Following the 4th of July holiday, the precious metal prices continued a slump that dates back to last week but became especially dramatic on Monday. Spot gold only slipped about 0.1% this morning before turning positive to move back above $1,220/oz, recovering slightly from its lowest level in over three months. Meanwhile, spot silver was down far more sharply, losing 1.1% to threaten to fall below $16 per ounce for the first time this calendar year.
Platinum was essentially unchanged while palladium tumbled 1.2%.
Since you may have lost track with the unusual midweek holiday break, here are Monday’s closing numbers:
Gold: $1,219.70/oz (-$21.50, -1.73%)
Silver: $16.11/oz (-50¢, -2.98%)
Platinum: $904/oz (-$20, -2.16%)
Palladium: $844/oz (+$4, +0.48%)
The dollar has been trending higher this week, which has robbed the precious metals of some of their luster. The greenback was higher again in early trading, rising 0.25% on the DXY index. However, the dollar’s rally has been far too modest to account for all of the losses in the metals. A plain and simple institutional sell-off seems to be the culprit, as net long contracts in gold futures dropped for the third consecutive week.
This is likely an indication that hedge funds and other big financial firms are cutting their gold positions as they adjust to the new hawkish outlook for interest rates around the world. Everyone will eagerly await the release of the most recent FOMC meeting minutes at 2 pm EST this afternoon for any clues about how the Fed will proceed in an improving but still uncertain economic environment.
Stock futures pointed higher in the U.S. on Wednesday morning, while the 10-year Treasury yield was steady around 2.35%. There is some concern that the housing market has remained stagnant even as other signs of economic recovery continue to be checked off the list. Homebuilders and prospective home buyers remain cautious with memories of the last housing collapse still fresh in everyone’s minds.
President Trump is traveling to Poland on his second overseas trip since taking office. He will receive a warm welcome in Eastern Europe before attending the G20 meeting this week where he is expected to meet face-to-face with Russian leader Vladimir Putin for the first time.
Speaking of Russia, crude oil prices were down this morning, snapping their longest streak of winning sessions so far in 2017. This was partly due to Russia’s rejection of deeper production cuts, as its economy relies heavily upon energy exports.
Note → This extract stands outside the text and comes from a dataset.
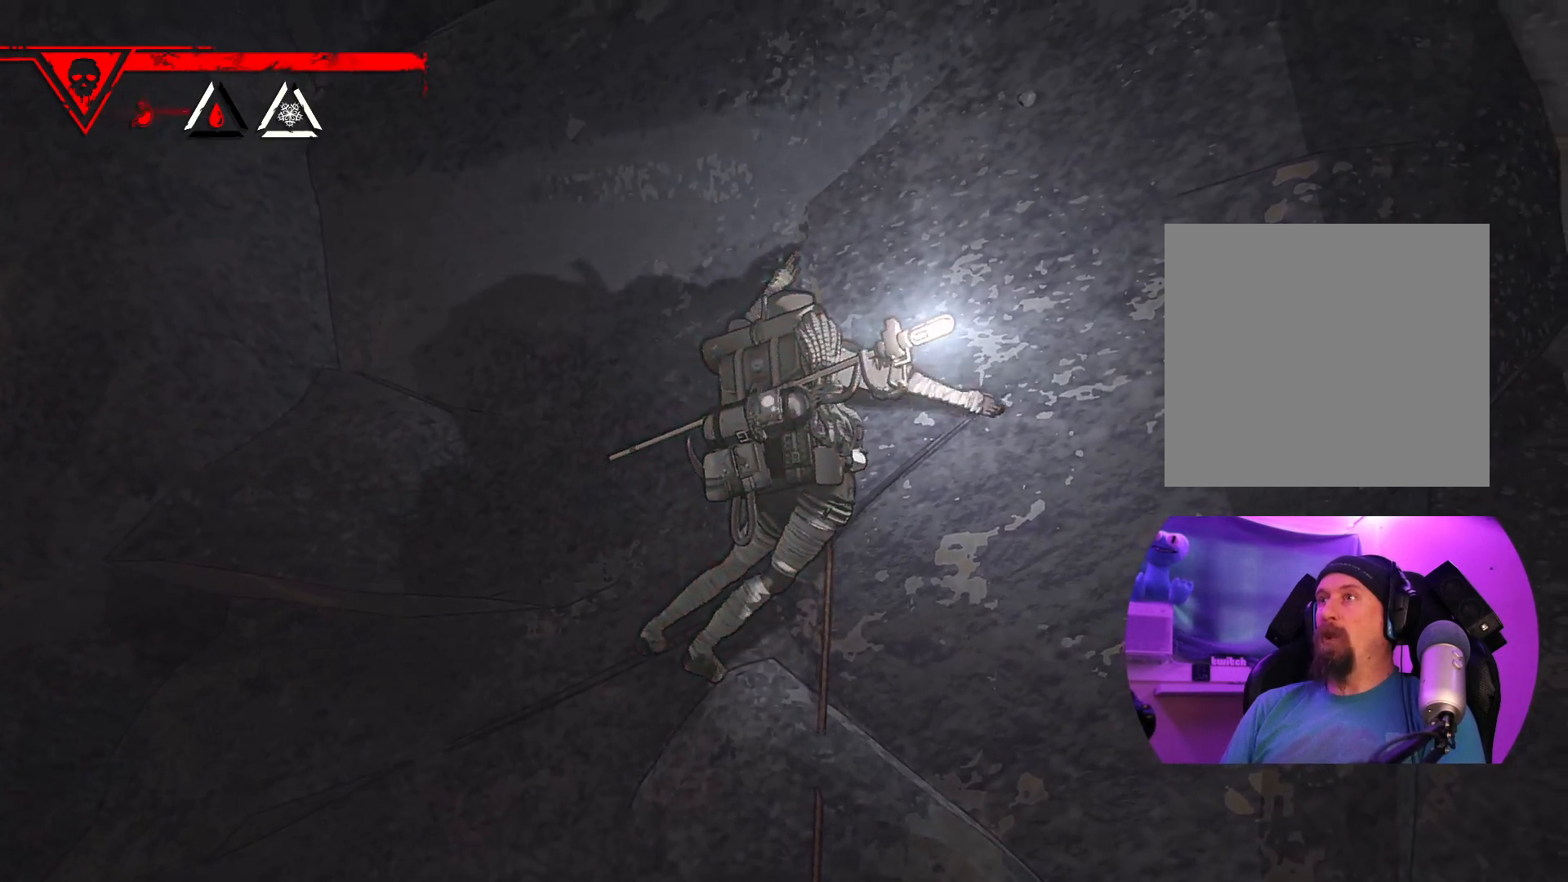
{"buttons": [], "left_stick": "center", "right_stick": "center", "events": [[17, "left_stick", "center"], [250, "left_stick", "up-left"], [367, "left_stick", "center"]]}
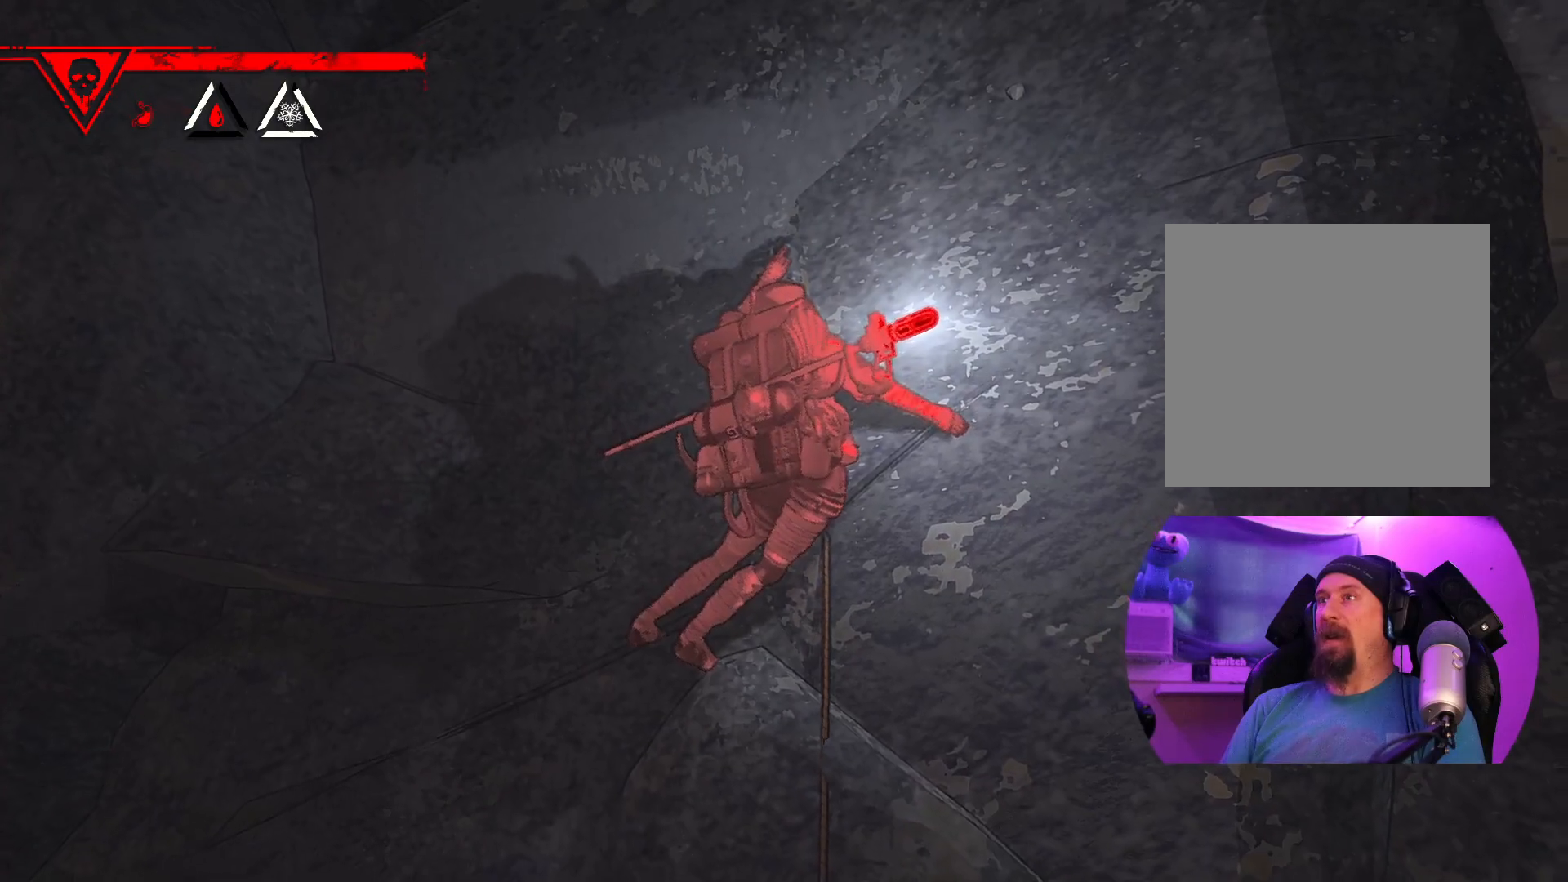
{"buttons": ["R1"], "left_stick": "center", "right_stick": "center", "events": [[150, "R1", "down"]]}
There are reports that during his visit to Poland, President Trump will attempt to make a deal to export more U.S. natural gas to the country as it tries to diversify away from Russian energy imports.
In Europe, major stock indices in London, Paris, and Germany were all about 0.1% higher this morning. Signs point toward an improving outlook for the eurozone, where the Purchasing Managers’ Index (PMI), which measures activity in the manufacturing and services sectors, was steady in June. This suggests to economists that the region’s economy expanded 0.7% during the second quarter. In fact, European companies are finally expanding to the point that demand for labor is outstripping supply.
North Korea displayed its own “fireworks” during the Independence Day holiday, claiming to successfully test intercontinental ballistic missiles (ICBMs) for the first time. This latest show of military might could provoke a reaction from the United Nations, although the North Korean regime is already heavily sanctioned and isolated from global markets. At any rate, the fear of an escalating conflict could propel gold to its first winning session in four days.
In other economic news that could impact the platinum and palladium markets, Volvo is claiming that all of its newly manufactured vehicles will have electric engines by 2019. This is an even more ambitious goal than originally outlined by European emissions-standards regulations that will take effect next decade. (Volvo is Chinese-owned but still Swedish-operated, and Europe is its primary market.) The move is seen as yet another step in a revolution in the automobile industry toward electric and hybrid cars, which is exemplified by the electric-only automaker Tesla.
The opinions and forecasts herein are provided solely for informational purposes, and should not be used or construed as an offer, solicitation, or recommendation to buy or sell any product.